In terms of severity, there are very few things that we take more seriously than data integrity. In fact, the only thing that pops to mind as higher priority are security issues. A user reported an error when using a pre-release 4.0 database that certainly looked like data corruption, so we were very concerned when we go the report, and quite happy about the actual error. If this is strange, let me explain.
Storage bugs are nasty. I suggest reading this article to understand how tricky these can be. The article talks about memory allocators (even though it calls them storage) but the same rules apply. And the most important rule from this article?
WHEN A MEMORY DAMAGE BUG IS OBSERVED, IT TAKES PRIORITY OVER ALL OTHER BUG FIXES, ENHANCEMENTS, OR ANY OTHER DEVELOPMENT ACTIVITY. ALL DEVELOPMENT CEASES UNTIL IT IS FOUND.
You can read the article for the full reasoning why, but basically is about being able to reproduce and fix the bug and not make it “go away” with a hammer approach. We do the same with data corruption. One of our developers stops doing anything else and investigate just that, as a top priority issue. Because we take this so seriously, we have built several layers of defense in depth into RavenDB.
All the data is signed and we compare hashed when reading from disk to validate that it hasn’t been modified. This also help us catch an enormous amount of problems with storage devices and react to them early. There are other checks that are being run to verify the integrity of the system, from debug asserts to walking the structure of the data and verifying its correctness.

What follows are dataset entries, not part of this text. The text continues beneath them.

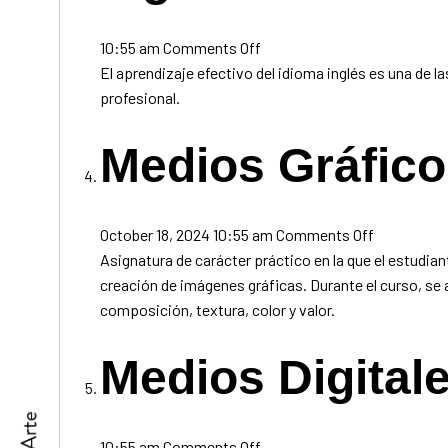
on
10:55 am
Comments Off
Inglés
El aprendizaje efectivo del idioma inglés es una de l
I
profesional.
Medios Gráfic
on
October 18, 2024 10:55 am
Comments Off
Medios
Asignatura de carácter práctico en la que el estudia
Gráficos
creación de imágenes gráficas. Durante el curso, se 
composición, textura, color y valor.
Medios Digital
on
10:55 am
Comments Off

In this case, analysis of the data the user provided showed that we were failing the hash validation, which should usually only happen if there is a physical file corruption. While we were rooting for that (since this would mean no issues with our code), we also looked into the error in detail. What we found was that we were somehow starting to read a document from the middle, instead of the beginning. Somehow we managed to mess up the document offset and that caused us to think that the document was corrupted.
At this point, we had a confirmed data corruption issue, since obviously we shouldn’t lose track of where we put the documents. We pulled another developer into this, to try to reproduce the behavior independently while checking if would salvage the user’s data from the corrupted files. This deserve some explanation. We don’t assume that our software is perfect, so we took steps in advanced. The hashing the data and validating it is one such step, but another is build, upfront, the recovery tools for when the inevitable happens. That meant that the way we lay out the data on disk was designed, upfront and deliberately, to allow us to recover the data in the case of corruption.

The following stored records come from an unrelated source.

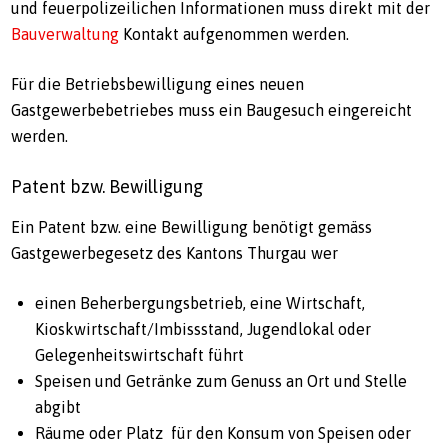
und feuerpolizeilichen Informationen muss direkt mit der
Bauverwaltung
Kontakt aufgenommen werden.
Für die Betriebsbewilligung eines neuen
Gastgewerbebetriebes muss ein Baugesuch eingereicht
werden.
Patent bzw. Bewilligung
Ein Patent bzw. eine Bewilligung benötigt gemäss
Gastgewerbegesetz des Kantons Thurgau wer
einen Beherbergungsbetrieb, eine Wirtschaft,
Kioskwirtschaft/Imbissstand, Jugendlokal oder
Gelegenheitswirtschaft führt
Speisen und Getränke zum Genuss an Ort und Stelle
abgibt
Räume oder Platz für den Konsum von Speisen oder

Admittedly, I was mostly thinking about corruption of the data as a result of physical failure, but the way we lay out the data on disk also protect us from errors in record keeping such as this one. This meant that we were able to extract the data out and recover everything for the user.
At this time, we had a few people trying to analyze the issue and attempting to reproduce it. The problem with trying to figure out this sort of issue from the resulting file is that by the time you have found the error, this is too late, the data is already corrupted and you have been operating in a silent bad state for a while, until it finally got to the point this become visible.
We had the first break in the investigation when we managed to reproduce this issue locally on a new database. That was great, because it allowed us to rule out some possible issues related to upgrading from an earlier version, which was one of the directions we looked at. The bad part was that this was reproduced mostly by the developer in question repeatedly hitting the keyboard with his head in frustration. So we didn’t have a known way to reproduce this.
Yes, I know that animated GIFs are annoying, so was this bug, I need a way to share the pain. At one point we got something that could reliably generate an error, it was on the 213th write to the system. Didn’t matter what write, but the 213th write will always produce an error. There is nothing magical about 213, by the way, I remember this value because we tried so very hard to figure out what was magical about it.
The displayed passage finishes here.